Häufig gestellte Fragen
Worum geht es in dieser Arbeit grundsätzlich?
Die Arbeit befasst sich mit der didaktischen Nutzung außerschulischer Lernorte, speziell des Jüdischen Deportations- und Widerstandsmuseums in Mechelen, für den Geschichtsunterricht.
Was sind die zentralen Themenfelder?
Die Schwerpunkte liegen auf der Gedenkstättenpädagogik, der Definition historischer Exkursionen und dem konkreten museumspädagogischen Einsatz von Biografien im Unterricht.

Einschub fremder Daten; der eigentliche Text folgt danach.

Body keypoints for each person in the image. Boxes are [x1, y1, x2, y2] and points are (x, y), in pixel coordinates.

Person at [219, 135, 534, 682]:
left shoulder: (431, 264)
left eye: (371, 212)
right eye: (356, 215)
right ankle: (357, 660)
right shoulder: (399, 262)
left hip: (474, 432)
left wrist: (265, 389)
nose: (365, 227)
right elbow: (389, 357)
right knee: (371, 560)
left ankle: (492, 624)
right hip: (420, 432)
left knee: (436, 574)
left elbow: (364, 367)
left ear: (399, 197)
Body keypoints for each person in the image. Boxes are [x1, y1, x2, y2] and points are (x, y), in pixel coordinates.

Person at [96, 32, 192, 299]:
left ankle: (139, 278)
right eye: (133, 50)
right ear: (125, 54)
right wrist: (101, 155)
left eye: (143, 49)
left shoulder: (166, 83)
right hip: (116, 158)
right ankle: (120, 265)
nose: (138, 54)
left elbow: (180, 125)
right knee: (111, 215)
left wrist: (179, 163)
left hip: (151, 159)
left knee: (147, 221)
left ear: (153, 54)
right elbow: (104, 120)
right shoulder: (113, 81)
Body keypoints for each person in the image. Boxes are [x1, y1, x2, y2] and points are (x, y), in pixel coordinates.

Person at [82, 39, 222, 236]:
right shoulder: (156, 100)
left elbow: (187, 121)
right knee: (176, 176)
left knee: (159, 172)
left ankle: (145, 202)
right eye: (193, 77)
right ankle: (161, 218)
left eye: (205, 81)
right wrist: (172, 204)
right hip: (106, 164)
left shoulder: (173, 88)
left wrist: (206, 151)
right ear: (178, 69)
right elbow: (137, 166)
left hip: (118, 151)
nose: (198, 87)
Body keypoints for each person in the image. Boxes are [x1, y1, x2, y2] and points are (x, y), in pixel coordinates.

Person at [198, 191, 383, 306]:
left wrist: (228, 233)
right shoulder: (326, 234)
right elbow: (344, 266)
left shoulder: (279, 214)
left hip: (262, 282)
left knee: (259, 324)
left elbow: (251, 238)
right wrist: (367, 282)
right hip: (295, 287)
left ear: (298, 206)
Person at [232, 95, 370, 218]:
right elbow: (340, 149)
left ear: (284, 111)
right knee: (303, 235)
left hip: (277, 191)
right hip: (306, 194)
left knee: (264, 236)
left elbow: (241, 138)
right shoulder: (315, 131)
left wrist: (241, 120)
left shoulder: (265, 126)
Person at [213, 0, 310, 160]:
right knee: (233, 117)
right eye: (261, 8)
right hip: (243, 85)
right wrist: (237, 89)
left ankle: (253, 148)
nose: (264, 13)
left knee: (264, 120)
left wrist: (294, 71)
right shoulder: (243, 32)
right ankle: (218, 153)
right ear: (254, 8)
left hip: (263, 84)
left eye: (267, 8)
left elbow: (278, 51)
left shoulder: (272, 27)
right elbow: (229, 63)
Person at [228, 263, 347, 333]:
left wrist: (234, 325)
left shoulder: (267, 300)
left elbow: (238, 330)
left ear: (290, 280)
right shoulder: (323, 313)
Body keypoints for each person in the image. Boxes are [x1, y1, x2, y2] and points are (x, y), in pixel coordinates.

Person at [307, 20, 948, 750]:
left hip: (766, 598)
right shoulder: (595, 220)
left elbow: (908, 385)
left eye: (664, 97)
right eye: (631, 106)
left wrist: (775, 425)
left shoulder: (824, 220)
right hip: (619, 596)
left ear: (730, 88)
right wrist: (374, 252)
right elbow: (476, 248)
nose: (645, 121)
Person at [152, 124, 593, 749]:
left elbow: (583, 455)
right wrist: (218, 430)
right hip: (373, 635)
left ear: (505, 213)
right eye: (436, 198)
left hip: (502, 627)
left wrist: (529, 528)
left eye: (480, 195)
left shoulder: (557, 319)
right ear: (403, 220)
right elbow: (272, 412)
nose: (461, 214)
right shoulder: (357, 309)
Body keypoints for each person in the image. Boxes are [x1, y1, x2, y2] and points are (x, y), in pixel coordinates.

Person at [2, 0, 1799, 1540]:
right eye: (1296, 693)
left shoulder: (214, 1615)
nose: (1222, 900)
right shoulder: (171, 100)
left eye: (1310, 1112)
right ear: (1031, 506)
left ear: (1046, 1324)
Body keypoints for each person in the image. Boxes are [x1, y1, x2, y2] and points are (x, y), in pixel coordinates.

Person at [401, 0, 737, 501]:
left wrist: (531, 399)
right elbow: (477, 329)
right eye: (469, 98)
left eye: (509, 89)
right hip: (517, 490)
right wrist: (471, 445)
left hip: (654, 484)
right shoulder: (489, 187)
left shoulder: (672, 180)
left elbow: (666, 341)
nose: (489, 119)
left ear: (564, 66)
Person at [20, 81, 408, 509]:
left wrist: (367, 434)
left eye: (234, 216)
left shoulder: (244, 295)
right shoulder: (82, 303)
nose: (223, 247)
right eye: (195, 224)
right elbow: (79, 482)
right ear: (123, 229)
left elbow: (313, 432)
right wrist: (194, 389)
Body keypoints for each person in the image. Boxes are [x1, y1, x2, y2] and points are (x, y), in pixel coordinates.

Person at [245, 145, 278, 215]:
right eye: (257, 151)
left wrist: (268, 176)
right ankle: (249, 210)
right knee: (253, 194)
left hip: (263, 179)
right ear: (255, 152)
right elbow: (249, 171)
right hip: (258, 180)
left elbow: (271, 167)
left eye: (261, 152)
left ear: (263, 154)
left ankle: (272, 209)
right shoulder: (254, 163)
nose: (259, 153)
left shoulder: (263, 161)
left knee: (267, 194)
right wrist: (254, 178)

Was ist das primäre Ziel der Forschungsarbeit?
Das Ziel ist die Untersuchung, wie das Konzept des gelenkten entdeckenden Lernens dazu beitragen kann, historische Ereignisse wie den Holocaust für SchülerInnen erfahrbar zu machen.
Welche wissenschaftliche Methode wird verwendet?
Die Arbeit stützt sich auf eine fachdidaktische Literaturanalyse und die Auswertung museumspädagogischer Leitfäden des JMDV.
Was wird im Hauptteil der Arbeit behandelt?
Neben theoretischen Definitionen zu außerschulischen Lernorten werden die Geschichte des JMDV und die praktische Umsetzung von Unterrichtseinheiten, etwa am Beispiel von Simon Gronowski, detailliert beschrieben.
Welche Schlüsselwörter charakterisieren die Arbeit?
Zentrale Begriffe sind außerschulisches Lernen, Gedenkstättenpädagogik, Holocaust, biografisches Lernen und Handlungskompetenz.
Warum ist das Beispiel von Simon Gronowski für die Pädagogik so bedeutend?
Sein Schicksal ermöglicht eine individuelle und empathische Annäherung an die Zeit des Nationalsozialismus, da es Schülern hilft, komplexe historische Zusammenhänge durch ein konkretes Einzelschicksal zu begreifen.
Wie unterscheidet sich das JMDV von rein musealen Ausstellungen?
Als authentischer Ort eines ehemaligen NS-Sammellagers verbindet das JMDV die Funktion einer Gedenkstätte mit der Archivarbeit und einer expliziten pädagogischen Zielsetzung, die über bloße Wissensvermittlung hinausgeht.